Flexible Clustered Federated Learning for Client-Level Data Distribution Shift
Moming Duan, Duo Liu, Xinyuan Ji, Yu Wu, Liang Liang, Xianzhang Chen, Yujuan Tan
TL;DR
FlexCFL tackles the core FL challenge of statistical heterogeneity by introducing static, direction-based clustering of clients via Euclidean distance on decomposed cosine similarities (EDC), paired with a lightweight newcomer cold-start and a Wasserstein-distance–driven client migration to cope with distribution shifts. The framework uses an auxiliary server to manage groups, enabling three transmissions: intra-group aggregation, inter-group aggregation, and gradient uploads, and supports a semi-pluralistic setup through a tunable inter-group learning rate $\eta_g$. The authors provide a convergence analysis under standard convexity and Lipschitz conditions, and empirically demonstrate substantial accuracy gains over FedAvg, FedProx, IFCA, FeSEM, and FedGroup across MNIST, FEMNIST, Synthetic, and FashionMNIST, including robustness to client-level distribution shifts. This work achieves higher accuracy while maintaining communication efficiency and scalability, and it contributes an open-source implementation to facilitate adoption in real-world large-scale FL systems.
Abstract
Federated Learning (FL) enables the multiple participating devices to collaboratively contribute to a global neural network model while keeping the training data locally.

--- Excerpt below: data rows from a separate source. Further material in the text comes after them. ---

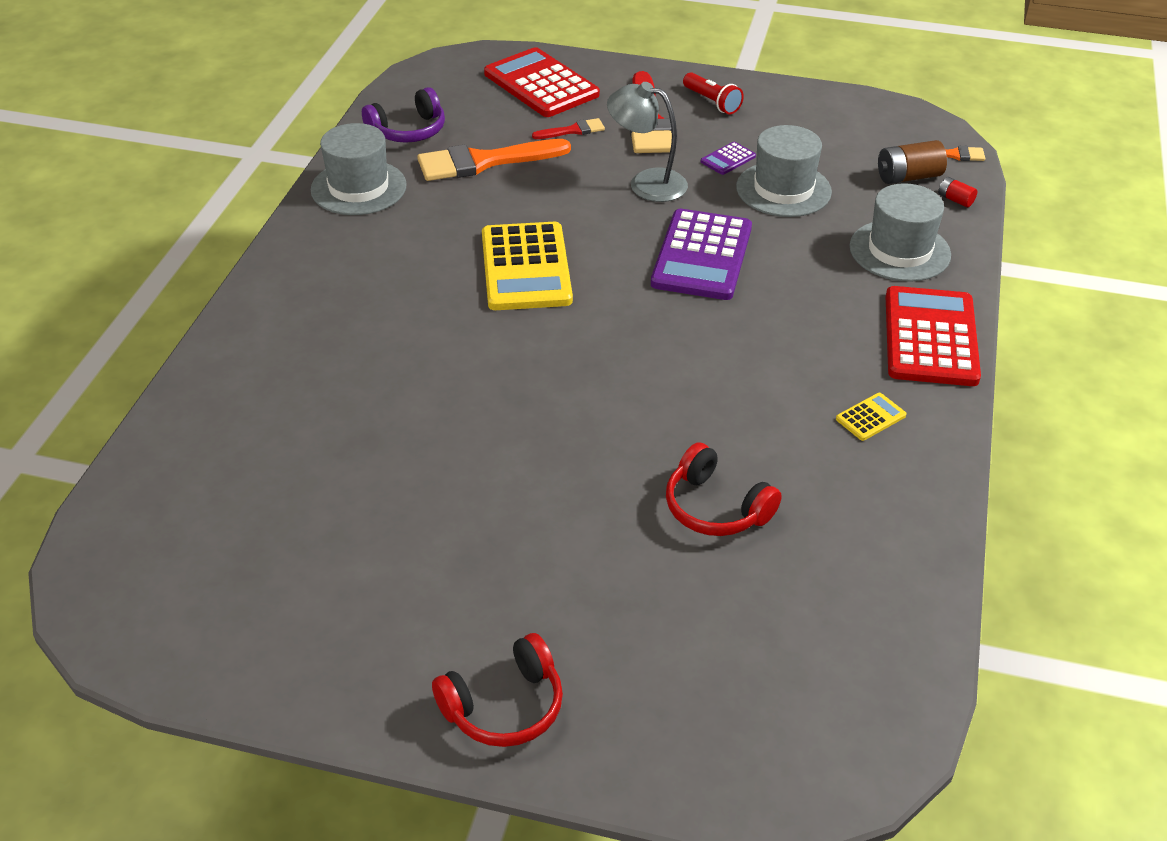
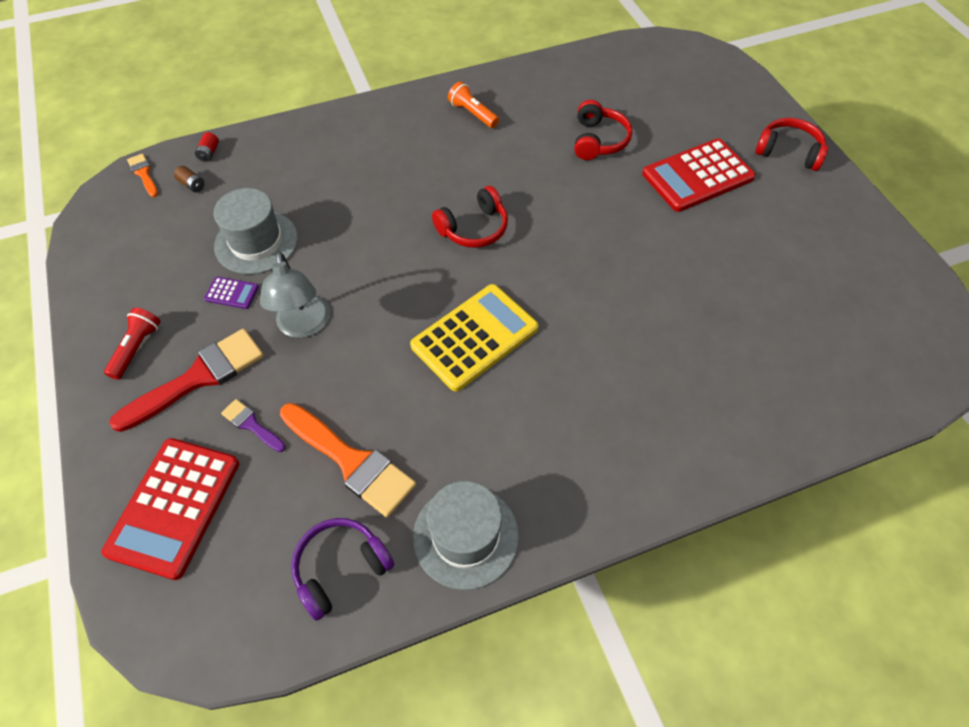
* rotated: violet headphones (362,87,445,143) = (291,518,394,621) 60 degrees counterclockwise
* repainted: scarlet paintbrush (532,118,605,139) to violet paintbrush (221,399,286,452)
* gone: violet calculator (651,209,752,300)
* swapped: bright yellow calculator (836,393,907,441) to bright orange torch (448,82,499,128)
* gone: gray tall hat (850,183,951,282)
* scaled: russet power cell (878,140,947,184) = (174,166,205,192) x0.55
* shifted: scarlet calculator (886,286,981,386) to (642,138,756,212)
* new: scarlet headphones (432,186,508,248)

Unlike the centralized training setting, the non-IID, imbalanced (statistical heterogeneity) and distribution shifted training data of FL is distributed in the federated network, which will increase the divergences between the local models and the global model, further degrading performance. In this paper, we propose a flexible clustered federated learning (CFL) framework named FlexCFL, in which we 1) group the training of clients based on the similarities between the clients' optimization directions for lower training divergence; 2) implement an efficient newcomer device cold start mechanism for framework scalability and practicality; 3) flexibly migrate clients to meet the challenge of client-level data distribution shift. FlexCFL can achieve improvements by dividing joint optimization into groups of sub-optimization and can strike a balance between accuracy and communication efficiency in the distribution shift environment. The convergence and complexity are analyzed to demonstrate the efficiency of FlexCFL. We also evaluate FlexCFL on several open datasets and made comparisons with related CFL frameworks. The results show that FlexCFL can significantly improve absolute test accuracy by +10.6% on FEMNIST compared to FedAvg, +3.5% on FashionMNIST compared to FedProx, +8.4% on MNIST compared to FeSEM. The experiment results show that FlexCFL is also communication efficient in the distribution shift environment.